TASK TO CARRY OUT
Reproduce the listing word for word. Skip any image.

INFORMATION SHOWN
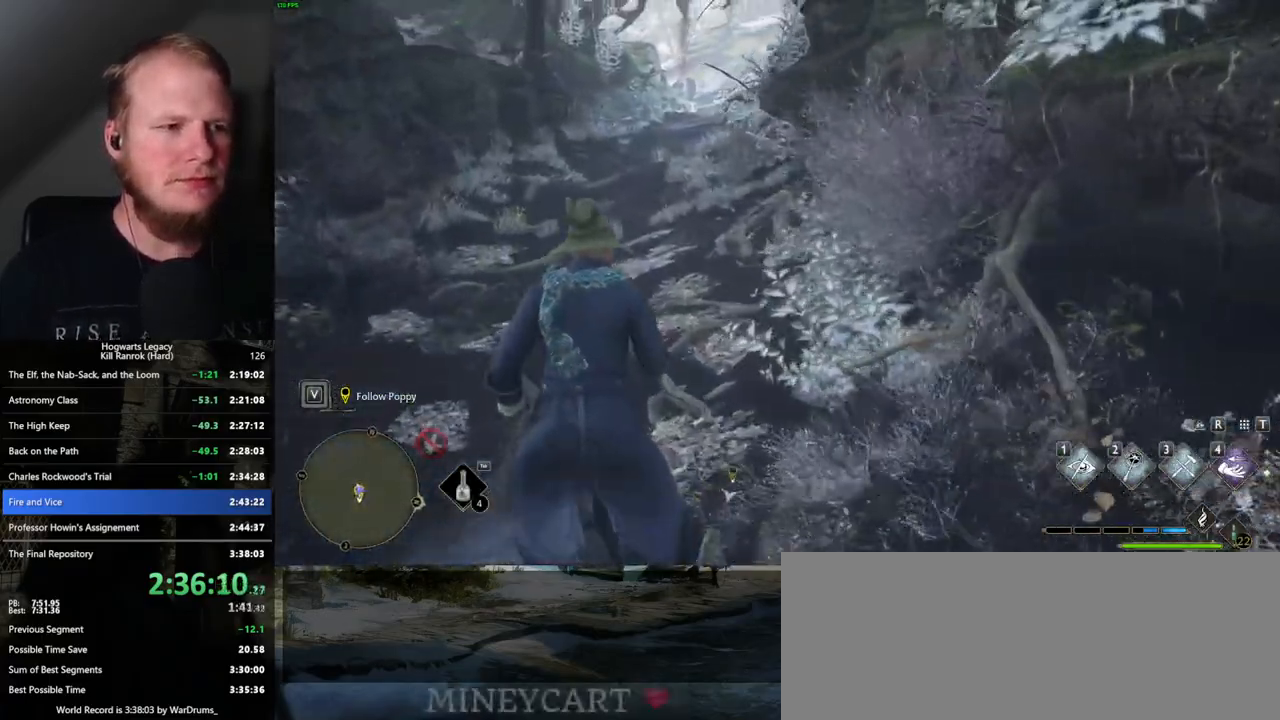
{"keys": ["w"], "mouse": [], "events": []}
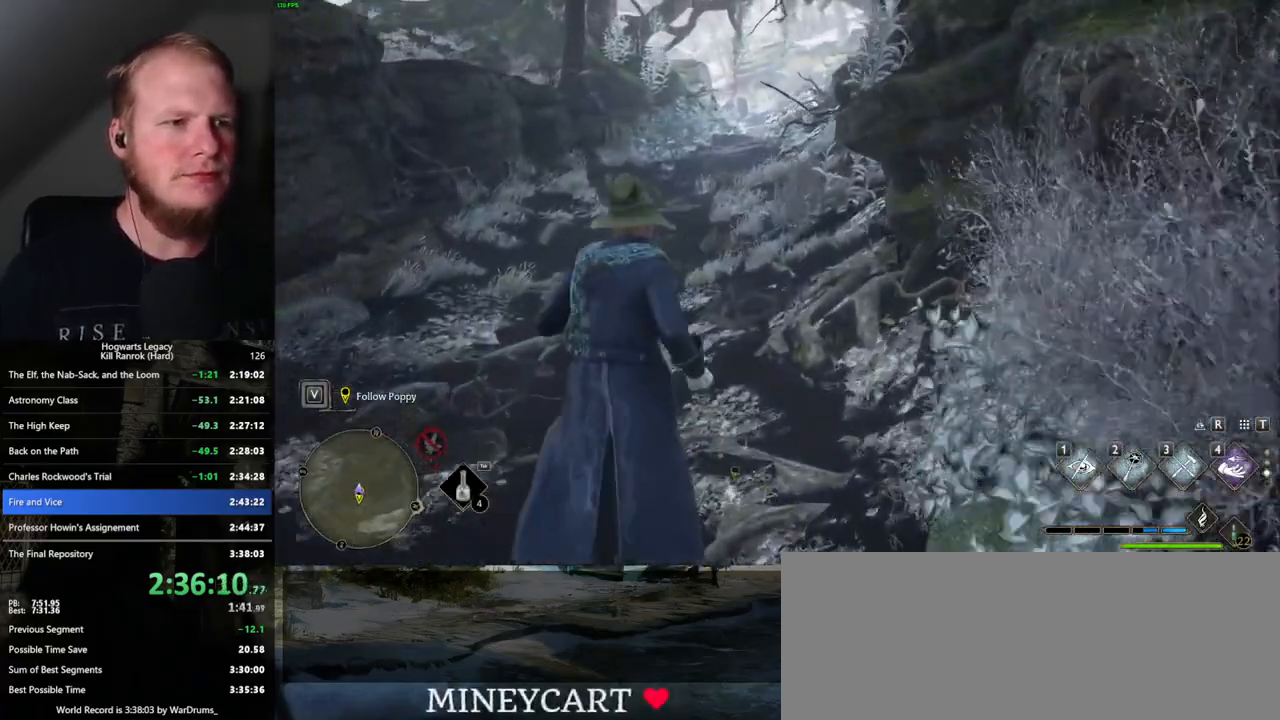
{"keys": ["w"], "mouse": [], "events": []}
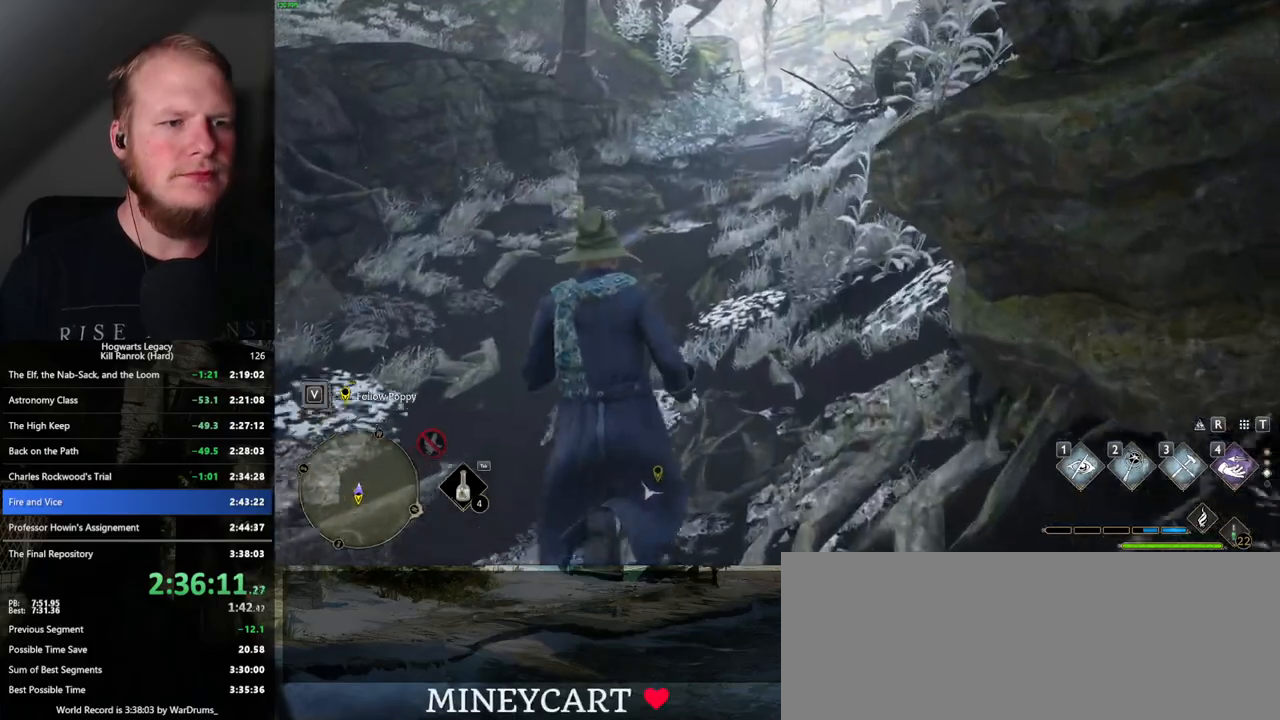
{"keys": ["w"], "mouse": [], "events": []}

TASK RESPONSE
{"keys": ["w"], "mouse": [], "events": []}
{"keys": ["w"], "mouse": [], "events": []}
{"keys": ["w"], "mouse": [], "events": []}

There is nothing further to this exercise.